Question

if s1, s2, s3........sm are the sum of n terms of m AP's whose first terms are 1, 2.3..........m and common differences are 1, 3,5..........(2m-1), then show thats1+s2+s3........sm= mn/2 (mn+1)

Answer 1

See the answer below:-

Answer 2

Answer:

Since , given are the sum of n terms of an AP s1, s2, s3........sm.

The first term are 1 , 2, 3.......m

and common difference are 1 ,3 , 5 ......(2m-1)

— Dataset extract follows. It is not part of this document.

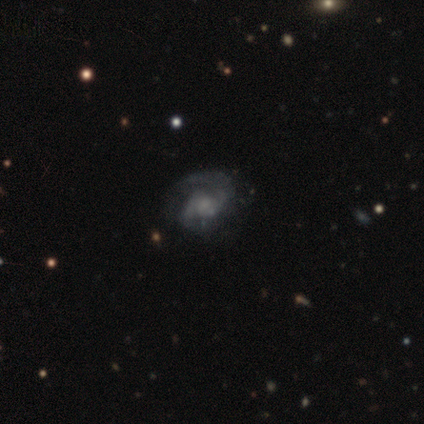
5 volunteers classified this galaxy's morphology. type=featured or disk (80%); edge-on=no (100%); bar=no (75%); spiral arms=yes (100%); winding=tight (75%); arm count=2 (100%); bulge=small (50%); merging=none (60%).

To Prove :  s1 + s2 + s3......+sm = mn/2(mn +1).

Proof:

Let us first find the sum of all n terms of the AP;

∵ s = $\frac{n}{2}  \times [2a + (n-1)d]$

So,

s1 = $\frac{n}{2} \times [2 \times1 + (n-1 )1]$

s1 = $\frac{n}{2} \times [ 2 + (n-1)1]$

s2 =  $\frac{n}{2} \times [ 4 + (n-1)3]$

Similarly;

.

.

.

sm =  $\frac{n}{2} \times [ 2m + (n-1)(2m-1)]$

Now , we need to sum the following;

s1 + s2 + s3 + .....sm;

$\frac{n}{2} \times [2 \times1 + (n-1 )1]$  + s2 =  $\frac{n}{2} \times [ 4 + (n-1)3]$ + ....... +  $\frac{n}{2} \times [ 2m + (n-1)(2m-1)]$

s1 + s2 + s3 + .....sm = $\frac{n}{2}  \times [ 2 + (n-1) + 4 + 3(n-1)\\ 6 +5(n-1)  + 2m + (n-1)(2m-1)]$

$\frac{n}{2} \times [(2 + 4 + 6 +......2m) + (n-1) + 3(n-1) +5(n-1) +....+ (n-1)(2m-1)]$

∴  s1 + s2 + s3 + .....sm =  $\frac{n}{2} \times [m (1+m)+ m^{2} (n-1)]$

∴ s1 + s2 + s3 + .....sm  = mn/2(mn +1)          proved.